- WHAT YOU WILL DO:
Repeat each entry exactly. Drop every image.

::::

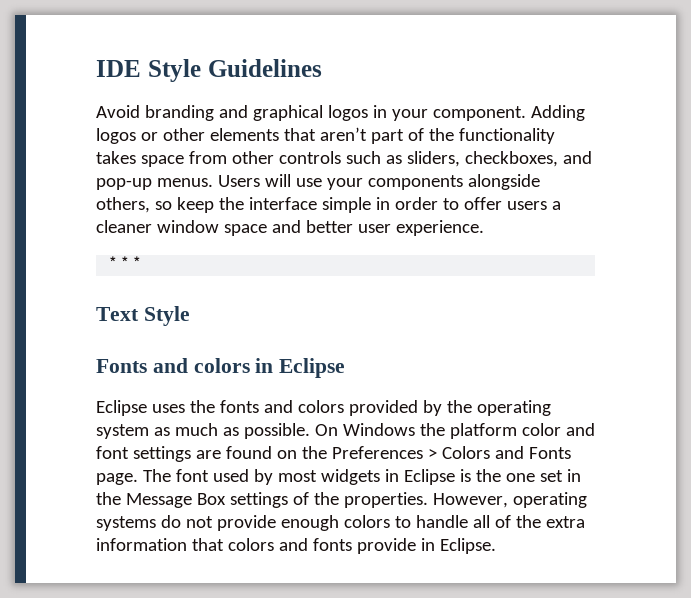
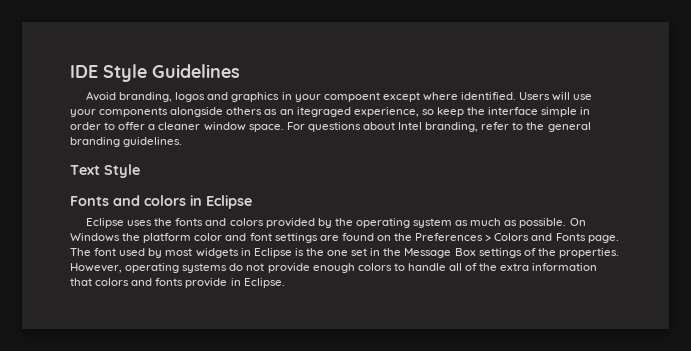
[144,105,585,121] [96,127,555,144] [96,151,592,167] [96,178,213,190] branding and graphical logos in your component. Adding logos or other elements that aren’t part of the functionality takes space from other controls such as sliders, checkboxes, and pop-up menus. -> [119,92,517,102] branding, logos and graphics in your compoent except where identified.
[96,197,150,213] others, -> [226,107,419,117] others as an itegraged experience,
[506,201,547,210] users -> (146, 126) none
[223,220,484,236] [107,256,144,270] space and better user experience. // *** -> [248,122,591,132] [70,137,183,147] space. For questions about Intel branding, refer to the general branding guidelines.

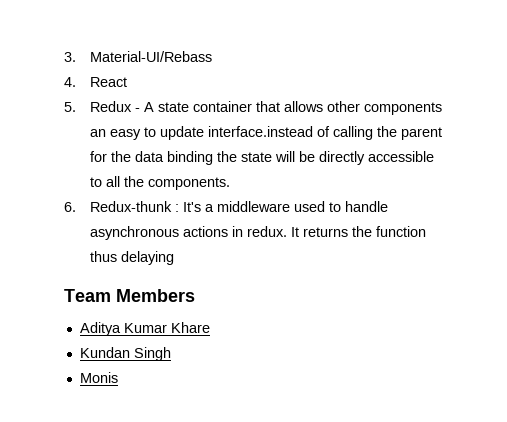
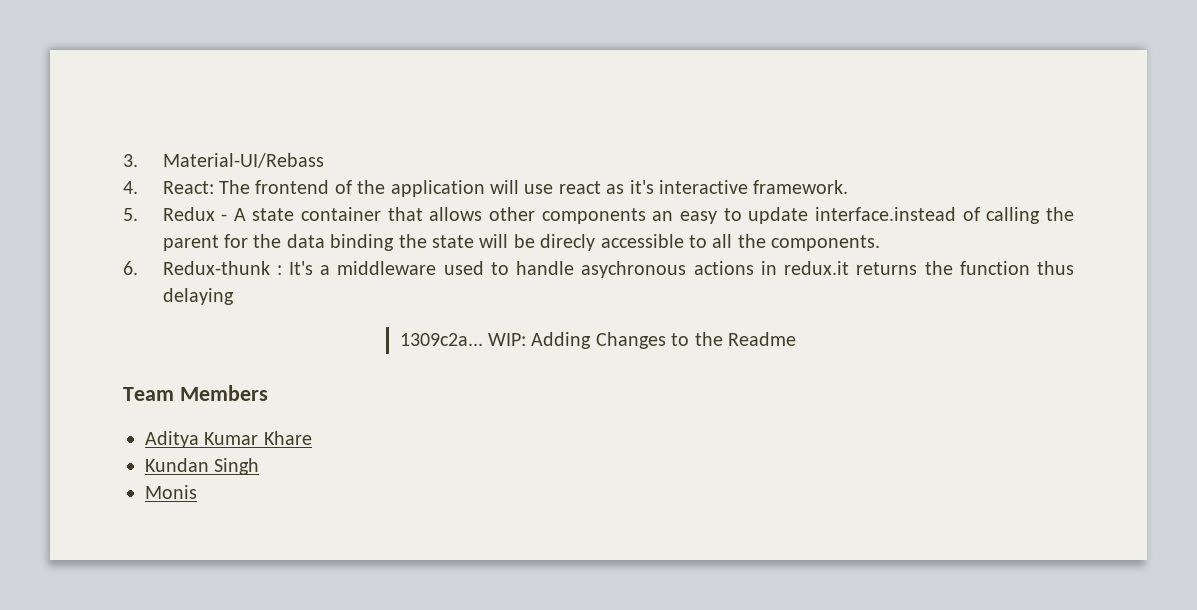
[90,77,128,87] React -> [162,180,849,197] React: The frontend of the application will use react as it's interactive framework.
[319,151,366,165] directly -> [540,234,596,251] direcly
[90,226,180,240] asynchronous -> [581,261,687,278] asychronous
[247,226,300,237] redux. It -> [784,261,850,275] redux.it
(175, 258) none -> [399,332,797,349] // 1309c2a... WIP: Adding Changes to the Readme

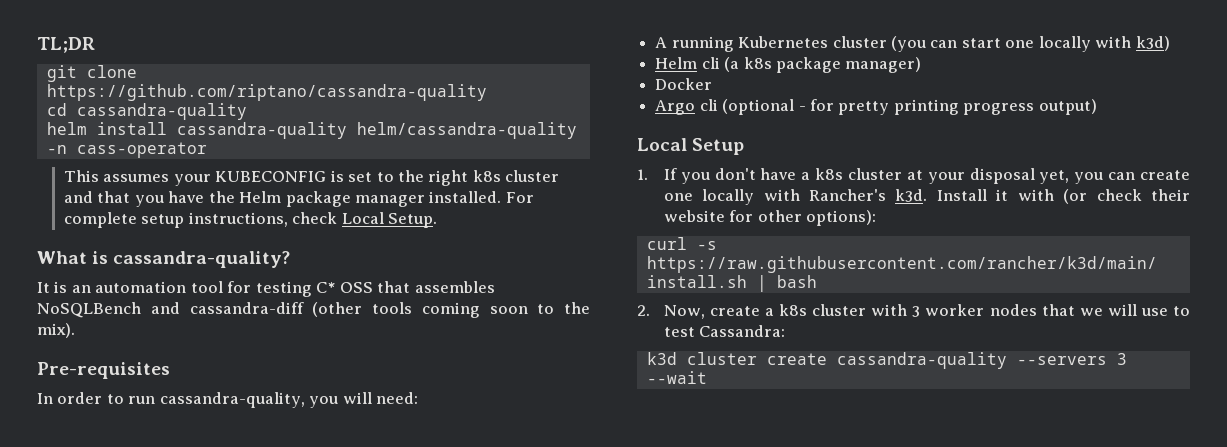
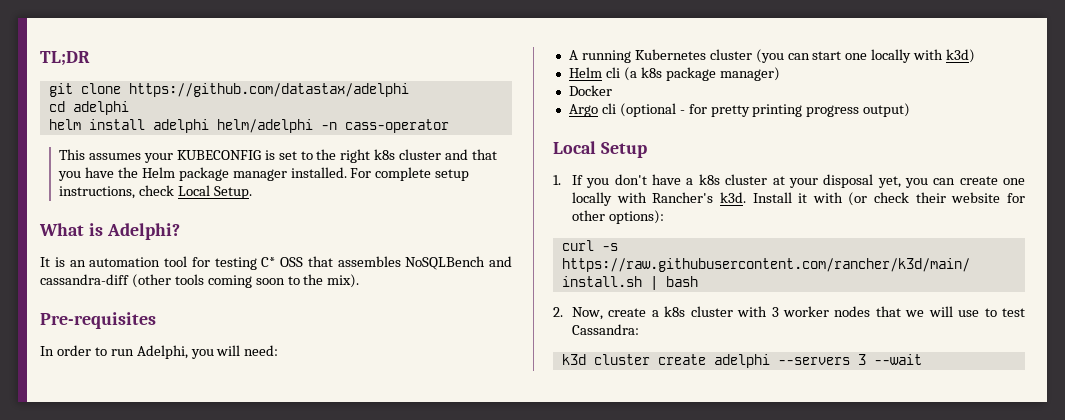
[46,84,487,101] https://github.com/riptano/cassandra-quality -> [128,83,409,97] https://github.com/datastax/adelphi
[76,103,247,120] cassandra-quality -> [72,101,129,115] adelphi
[176,122,577,139] cassandra-quality helm/cassandra-quality -> [152,119,313,133] adelphi helm/adelphi
[113,251,291,268] cassandra-quality? -> [106,223,180,240] Adelphi?
[159,392,305,408] cassandra-quality, -> [136,345,188,359] Adelphi,
[836,352,1007,369] cassandra-quality -> [713,354,770,368] adelphi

::::

- RESPONSE TO THE TASK:
[144,105,585,121] [96,127,555,144] [96,151,592,167] [96,178,213,190] branding and graphical logos in your component. Adding logos or other elements that aren’t part of the functionality takes space from other controls such as sliders, checkboxes, and pop-up menus. -> [119,92,517,102] branding, logos and graphics in your compoent except where identified.
[96,197,150,213] others, -> [226,107,419,117] others as an itegraged experience,
[506,201,547,210] users -> (146, 126) none
[223,220,484,236] [107,256,144,270] space and better user experience. // *** -> [248,122,591,132] [70,137,183,147] space. For questions about Intel branding, refer to the general branding guidelines.

[90,77,128,87] React -> [162,180,849,197] React: The frontend of the application will use react as it's interactive framework.
[319,151,366,165] directly -> [540,234,596,251] direcly
[90,226,180,240] asynchronous -> [581,261,687,278] asychronous
[247,226,300,237] redux. It -> [784,261,850,275] redux.it
(175, 258) none -> [399,332,797,349] // 1309c2a... WIP: Adding Changes to the Readme

[46,84,487,101] https://github.com/riptano/cassandra-quality -> [128,83,409,97] https://github.com/datastax/adelphi
[76,103,247,120] cassandra-quality -> [72,101,129,115] adelphi
[176,122,577,139] cassandra-quality helm/cassandra-quality -> [152,119,313,133] adelphi helm/adelphi
[113,251,291,268] cassandra-quality? -> [106,223,180,240] Adelphi?
[159,392,305,408] cassandra-quality, -> [136,345,188,359] Adelphi,
[836,352,1007,369] cassandra-quality -> [713,354,770,368] adelphi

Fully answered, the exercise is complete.